Dataset excerpt >>
┏━━
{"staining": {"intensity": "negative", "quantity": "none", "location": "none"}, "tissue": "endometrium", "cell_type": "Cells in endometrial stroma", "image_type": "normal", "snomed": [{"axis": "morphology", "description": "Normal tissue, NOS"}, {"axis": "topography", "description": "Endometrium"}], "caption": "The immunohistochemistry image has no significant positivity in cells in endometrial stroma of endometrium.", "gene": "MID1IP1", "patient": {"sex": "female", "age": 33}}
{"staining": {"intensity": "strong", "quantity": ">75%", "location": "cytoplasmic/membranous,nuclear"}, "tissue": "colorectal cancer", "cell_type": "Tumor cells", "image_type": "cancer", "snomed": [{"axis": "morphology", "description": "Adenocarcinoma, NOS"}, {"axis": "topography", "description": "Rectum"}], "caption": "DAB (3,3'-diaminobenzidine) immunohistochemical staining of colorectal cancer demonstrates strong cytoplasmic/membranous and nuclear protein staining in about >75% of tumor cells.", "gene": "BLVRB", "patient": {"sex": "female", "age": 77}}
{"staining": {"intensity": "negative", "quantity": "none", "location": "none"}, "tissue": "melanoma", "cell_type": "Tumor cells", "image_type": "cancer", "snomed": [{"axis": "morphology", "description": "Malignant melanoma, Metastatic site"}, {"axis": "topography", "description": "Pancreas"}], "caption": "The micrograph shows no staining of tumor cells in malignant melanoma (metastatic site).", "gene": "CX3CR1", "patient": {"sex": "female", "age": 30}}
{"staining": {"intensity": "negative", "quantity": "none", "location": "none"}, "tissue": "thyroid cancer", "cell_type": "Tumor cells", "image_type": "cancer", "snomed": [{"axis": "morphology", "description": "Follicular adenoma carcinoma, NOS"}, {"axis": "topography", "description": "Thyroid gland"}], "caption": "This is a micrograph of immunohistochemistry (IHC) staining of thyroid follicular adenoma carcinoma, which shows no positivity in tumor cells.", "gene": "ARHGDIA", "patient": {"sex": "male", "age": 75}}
┗━━
Exercise brief >> All lines from the beginning of the material above through the one with "micrograph shows no" need to be returned exactly; please return those and only those.

Exercise output >>
{"staining": {"intensity": "negative", "quantity": "none", "location": "none"}, "tissue": "endometrium", "cell_type": "Cells in endometrial stroma", "image_type": "normal", "snomed": [{"axis": "morphology", "description": "Normal tissue, NOS"}, {"axis": "topography", "description": "Endometrium"}], "caption": "The immunohistochemistry image has no significant positivity in cells in endometrial stroma of endometrium.", "gene": "MID1IP1", "patient": {"sex": "female", "age": 33}}
{"staining": {"intensity": "strong", "quantity": ">75%", "location": "cytoplasmic/membranous,nuclear"}, "tissue": "colorectal cancer", "cell_type": "Tumor cells", "image_type": "cancer", "snomed": [{"axis": "morphology", "description": "Adenocarcinoma, NOS"}, {"axis": "topography", "description": "Rectum"}], "caption": "DAB (3,3'-diaminobenzidine) immunohistochemical staining of colorectal cancer demonstrates strong cytoplasmic/membranous and nuclear protein staining in about >75% of tumor cells.", "gene": "BLVRB", "patient": {"sex": "female", "age": 77}}
{"staining": {"intensity": "negative", "quantity": "none", "location": "none"}, "tissue": "melanoma", "cell_type": "Tumor cells", "image_type": "cancer", "snomed": [{"axis": "morphology", "description": "Malignant melanoma, Metastatic site"}, {"axis": "topography", "description": "Pancreas"}], "caption": "The micrograph shows no staining of tumor cells in malignant melanoma (metastatic site).", "gene": "CX3CR1", "patient": {"sex": "female", "age": 30}}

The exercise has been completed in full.